#### [Passage to read]

As the episode ends, there's one last B7 sequence, a remake of the penultimate scene of the show as Much points out they will have to avoid Nottingham now everything so hardcore, because if Robin gets killed then they are all screwed. Robin points out that they have a base, the beginnings of an army, and that no one is indispensible as a traitor walks in the room...

And now Robin Hood has next time sequences. Very distracting, and filmed in the "so fast as to be subliminal advertising" manner, giving a baffled impression that the entire cast are heading to Las Vegas next week, and that Robin is the Incredible Hulk (green eye business). Couldn't this be at the end of the credits or something?

So, the episode comes to an end, effectively explaining everything left hanging at the end of the previous series. If this were Doctor Who, this would be the Christmas Special between season. OK, not much Christmas in it, but very entertaining and as good a benchmark for the show as you could ask.

RIDICULOUS ANACHRONISMS:
The outlaws demanding 10% of the goods of those passing through the forrest. 10%? Can they all count that high? Can their victims?!

Davina's Anthony Ainley latex disguise and wig.

Little John's "So it's goodnight from me and goodnight from him". I mean, seriously, out of line. It's LITTLE JOHN! He doesn't talk like that! He doesn't talk much at all! And it's a shit joke...


2.2 SPIKE THOMPSON TRAVELS IN TIME, GUEST STARRING THE CAST OF "ROBIN HOOD"!
(aka The Booby & The Beast)

I'm honestly torn over whether this episode is very good or very bad. What cuts it is, well, it's the sort of episode I would have written, given the cast list. Coz Dexter Fletcher is in it. And he's the man. As James "Spike" Thompson in Press Gang, he portrayed what without doubt was the coolest character ever. Even when he wasn't wearing sunglasses. He's a guy who could out-cool Danny John-Jules, for crying out loud, and anyone who can announce they take ballet lessons and NOT sound camp or defensive when they say it something else. When Steven Moffat wrote The Empty Child, he admits he just changed Spike's name to Jack Harkness and let RTD add all the time about time travel and mind wipes to the already established wise-cracking American lethario.

So, if I were to write an episode of Robin Hood with my childhood hero in it... what would I do?

Well, since he's a guest star rather than a regular, he can't be a rebel or a merry man. A visiting noble, perhaps? A dignitary the Sherrif is trying to swindle? Except, of course, this is DF! He's too cool to be some idiot... but he might ACT like an idiot, and trick the Sherrif in one massive con! Needless to say, he's immediately try to seduce Marion and quite possibly succeed. And since this plot thread was so cool, I'd probably completely sideline the main characters.

Yep, it'd be the "Robin-lite" episode.

Is it good or bad? Hard to say, but it seems so aimed at only my demographic it gets worrying.

The plot! Robin and his gang have embraced the new atmos of 'take no prisoners' and with their new weapon (Djaq is a very pretty lady) ensure that not a single coin the authorities tax ever make it to Nottingham Castle. They have effectively cut off the Sherrif's cash supply, and all that he already has (built up since the last dignified conmen ransacked his castle) is in his vault under the castle. Some time seems to have passed since Sister Hood, as Vasey seems to have lost his psychotic hatred of Robin and is even willing to cut Guy some slack on the sudden lack of incoming cash - until Robin tries to break into the vault.

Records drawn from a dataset
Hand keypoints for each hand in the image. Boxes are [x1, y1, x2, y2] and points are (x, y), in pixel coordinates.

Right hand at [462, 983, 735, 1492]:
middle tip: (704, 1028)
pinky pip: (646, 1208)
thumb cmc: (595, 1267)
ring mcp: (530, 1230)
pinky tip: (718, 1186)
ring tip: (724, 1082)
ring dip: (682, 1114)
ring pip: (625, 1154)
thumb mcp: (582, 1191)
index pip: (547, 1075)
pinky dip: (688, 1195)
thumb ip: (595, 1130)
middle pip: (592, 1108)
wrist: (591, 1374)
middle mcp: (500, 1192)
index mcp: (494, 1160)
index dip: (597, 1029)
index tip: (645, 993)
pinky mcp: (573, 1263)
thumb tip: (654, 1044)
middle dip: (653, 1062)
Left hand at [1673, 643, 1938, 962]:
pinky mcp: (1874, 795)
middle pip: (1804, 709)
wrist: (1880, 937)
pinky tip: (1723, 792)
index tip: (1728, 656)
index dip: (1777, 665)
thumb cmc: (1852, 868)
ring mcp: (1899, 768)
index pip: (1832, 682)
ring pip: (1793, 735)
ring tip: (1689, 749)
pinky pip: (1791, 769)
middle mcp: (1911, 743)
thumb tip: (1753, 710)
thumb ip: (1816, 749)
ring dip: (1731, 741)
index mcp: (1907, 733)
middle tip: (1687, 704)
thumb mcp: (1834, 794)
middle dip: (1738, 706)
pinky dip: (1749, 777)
==
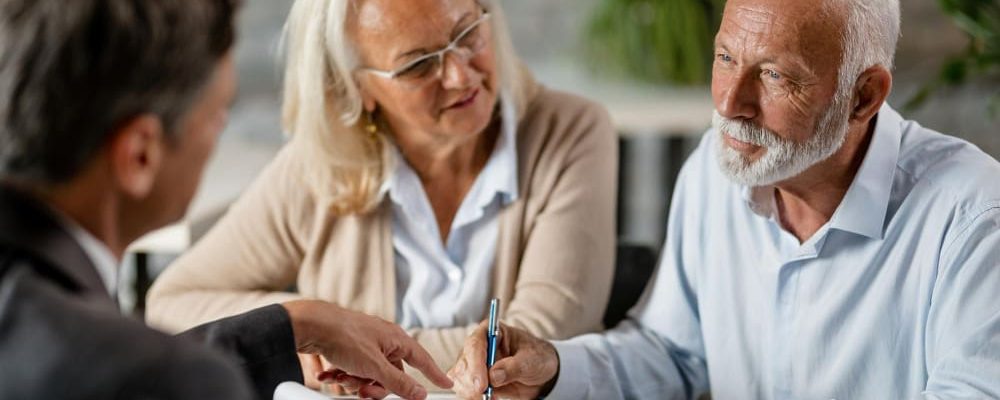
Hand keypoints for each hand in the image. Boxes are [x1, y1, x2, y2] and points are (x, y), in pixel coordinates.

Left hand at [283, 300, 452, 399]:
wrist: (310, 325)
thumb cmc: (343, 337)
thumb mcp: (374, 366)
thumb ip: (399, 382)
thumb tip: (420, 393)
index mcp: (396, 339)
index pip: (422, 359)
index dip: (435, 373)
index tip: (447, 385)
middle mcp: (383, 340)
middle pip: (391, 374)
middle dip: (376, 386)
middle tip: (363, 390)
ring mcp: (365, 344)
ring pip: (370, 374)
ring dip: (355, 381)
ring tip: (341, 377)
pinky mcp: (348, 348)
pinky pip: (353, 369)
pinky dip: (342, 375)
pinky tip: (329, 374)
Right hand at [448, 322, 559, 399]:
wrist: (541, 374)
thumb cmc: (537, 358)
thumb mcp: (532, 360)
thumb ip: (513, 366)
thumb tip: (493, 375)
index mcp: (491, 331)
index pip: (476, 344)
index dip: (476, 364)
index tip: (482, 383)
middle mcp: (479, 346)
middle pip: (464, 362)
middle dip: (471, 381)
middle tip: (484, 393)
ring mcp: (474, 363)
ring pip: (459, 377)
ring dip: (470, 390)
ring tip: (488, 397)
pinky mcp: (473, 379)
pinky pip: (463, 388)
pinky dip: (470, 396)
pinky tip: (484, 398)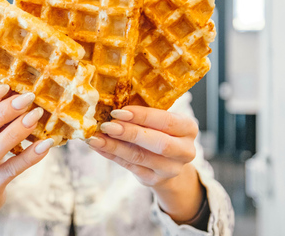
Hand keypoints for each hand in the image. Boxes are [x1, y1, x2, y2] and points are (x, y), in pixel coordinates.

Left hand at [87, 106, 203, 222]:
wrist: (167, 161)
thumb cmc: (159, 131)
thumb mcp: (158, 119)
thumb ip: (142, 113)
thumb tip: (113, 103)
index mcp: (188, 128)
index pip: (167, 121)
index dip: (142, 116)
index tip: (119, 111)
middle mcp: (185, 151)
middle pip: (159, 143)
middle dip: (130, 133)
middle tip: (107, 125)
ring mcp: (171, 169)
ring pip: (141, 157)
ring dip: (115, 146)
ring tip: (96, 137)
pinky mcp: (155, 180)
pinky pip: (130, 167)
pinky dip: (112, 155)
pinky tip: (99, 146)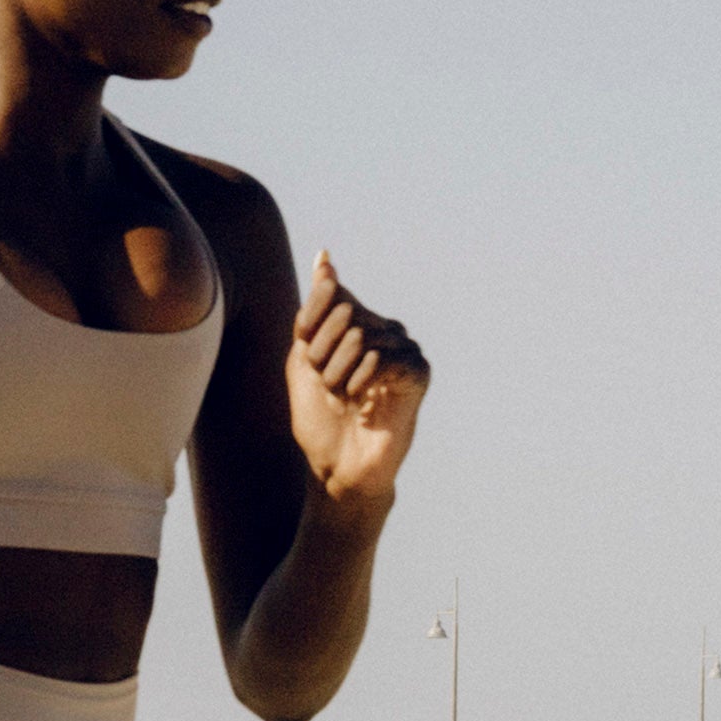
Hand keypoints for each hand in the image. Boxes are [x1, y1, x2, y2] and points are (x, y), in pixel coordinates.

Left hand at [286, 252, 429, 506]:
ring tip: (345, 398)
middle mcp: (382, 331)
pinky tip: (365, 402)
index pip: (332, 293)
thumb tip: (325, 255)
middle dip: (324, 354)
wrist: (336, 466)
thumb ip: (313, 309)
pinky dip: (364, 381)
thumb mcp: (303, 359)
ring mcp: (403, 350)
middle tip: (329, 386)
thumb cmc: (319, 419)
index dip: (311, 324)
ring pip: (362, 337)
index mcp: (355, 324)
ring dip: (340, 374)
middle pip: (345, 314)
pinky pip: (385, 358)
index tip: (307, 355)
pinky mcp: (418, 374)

#### [About this exercise]
Update the Robin Hood episode review, everything from "(aka The Booby" down to "would I do?", so that "sunglasses" is replaced with "shades".

#### [Task solution]
(aka The Booby & The Beast)

I'm honestly torn over whether this episode is very good or very bad. What cuts it is, well, it's the sort of episode I would have written, given the cast list. Coz Dexter Fletcher is in it. And he's the man. As James "Spike" Thompson in Press Gang, he portrayed what without doubt was the coolest character ever. Even when he wasn't wearing shades. He's a guy who could out-cool Danny John-Jules, for crying out loud, and anyone who can announce they take ballet lessons and NOT sound camp or defensive when they say it something else. When Steven Moffat wrote The Empty Child, he admits he just changed Spike's name to Jack Harkness and let RTD add all the time about time travel and mind wipes to the already established wise-cracking American lethario.

So, if I were to write an episode of Robin Hood with my childhood hero in it... what would I do?